## Page excerpt

┏━━

In times of double-digit profit growth, companies seldom challenge a conventional approach to pricing. Apart from weighing costs and the importance of retaining favored customers, what else counts? But good times do not last forever. As companies grope for ways to sustain revenues through less bountiful economic times, some are emphasizing a more elusive factor in the pricing equation: the value that goods and services represent to customers.
It stands to reason that if the cost of goods and services exceeds the value to customers, then a company is probably in the wrong business. But if the value exceeds the cost, as it should, why let costs govern prices? Instead, say experts, value to customers should determine the prices they pay.
"The primary input into your pricing process should be the value that people place on your product," says Robert J. Dolan, professor of business administration at Harvard Business School, in Cambridge, Massachusetts. "Cost-based pricing never worked very well," agrees George Cressman, a consultant in the marketing development group at DuPont, the Wilmington, Delaware-based chemical, energy, and life science company. "Customers buy because you deliver value to them, not because of your cost structure. If anyone is going to succeed with a good pricing scheme, it has to be value-based. Clearly, various customers see the offering differently. So you can charge preferential prices based on the value you deliver to that customer," he says.
In some industries, the trend is more advanced. Airlines pioneered so-called yield management by charging different prices for passengers according to when they fly and how long they stay over, irrespective of costs. It's not uncommon these days for passengers seated next to each other to have paid vastly different fares. Hotels and car-rental companies have followed suit. In other areas with low margin, such as durable goods, companies turn to preferential pricing out of necessity. "Those companies in narrow-margin businesses feel the pain of bad pricing and the benefits of good pricing," says Sameer Dholakia, director of pricing solutions for Austin, Texas-based Trilogy. "Where it's hard to differentiate products, as in the tire industry, companies are leveraging pricing to the hilt."
Whatever label a company uses, charging customers different prices appears to make good sense. Each customer is unique. Each has a different set of needs, costs, and values that affect its price sensitivity and, ultimately, a supplier's bottom line. The U.S. power generation division of Asea Brown Bovari Ltd. (ABB) develops different pricing structures based on customers' needs and then works with those customers to address their needs. "We look at which customers will survive and prosper," says Jeff Fischer, the division's director of business development.

┗━━

## Data provided
┏━━

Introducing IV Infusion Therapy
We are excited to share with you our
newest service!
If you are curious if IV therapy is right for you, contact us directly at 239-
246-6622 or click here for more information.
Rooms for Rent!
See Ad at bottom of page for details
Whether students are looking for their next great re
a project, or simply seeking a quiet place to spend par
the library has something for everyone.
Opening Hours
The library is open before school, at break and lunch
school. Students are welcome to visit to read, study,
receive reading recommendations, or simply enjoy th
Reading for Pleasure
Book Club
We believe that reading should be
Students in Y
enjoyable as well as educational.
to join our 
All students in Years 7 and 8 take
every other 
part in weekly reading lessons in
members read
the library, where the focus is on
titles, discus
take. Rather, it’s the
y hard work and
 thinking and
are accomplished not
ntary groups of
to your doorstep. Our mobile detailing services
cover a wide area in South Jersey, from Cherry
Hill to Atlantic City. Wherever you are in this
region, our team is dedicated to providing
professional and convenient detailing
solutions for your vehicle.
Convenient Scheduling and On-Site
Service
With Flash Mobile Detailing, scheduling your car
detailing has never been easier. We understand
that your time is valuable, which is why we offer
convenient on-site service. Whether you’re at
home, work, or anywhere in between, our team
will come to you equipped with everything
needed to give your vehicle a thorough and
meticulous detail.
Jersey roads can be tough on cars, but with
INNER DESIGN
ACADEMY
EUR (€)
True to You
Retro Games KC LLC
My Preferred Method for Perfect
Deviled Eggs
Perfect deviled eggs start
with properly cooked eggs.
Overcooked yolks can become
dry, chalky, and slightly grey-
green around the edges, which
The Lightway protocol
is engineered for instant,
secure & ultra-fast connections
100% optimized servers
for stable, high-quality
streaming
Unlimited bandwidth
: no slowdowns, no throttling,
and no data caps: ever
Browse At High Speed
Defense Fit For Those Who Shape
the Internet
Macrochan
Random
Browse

┗━━

In the pricing article, which industry pioneered yield management?

## Written response
Airlines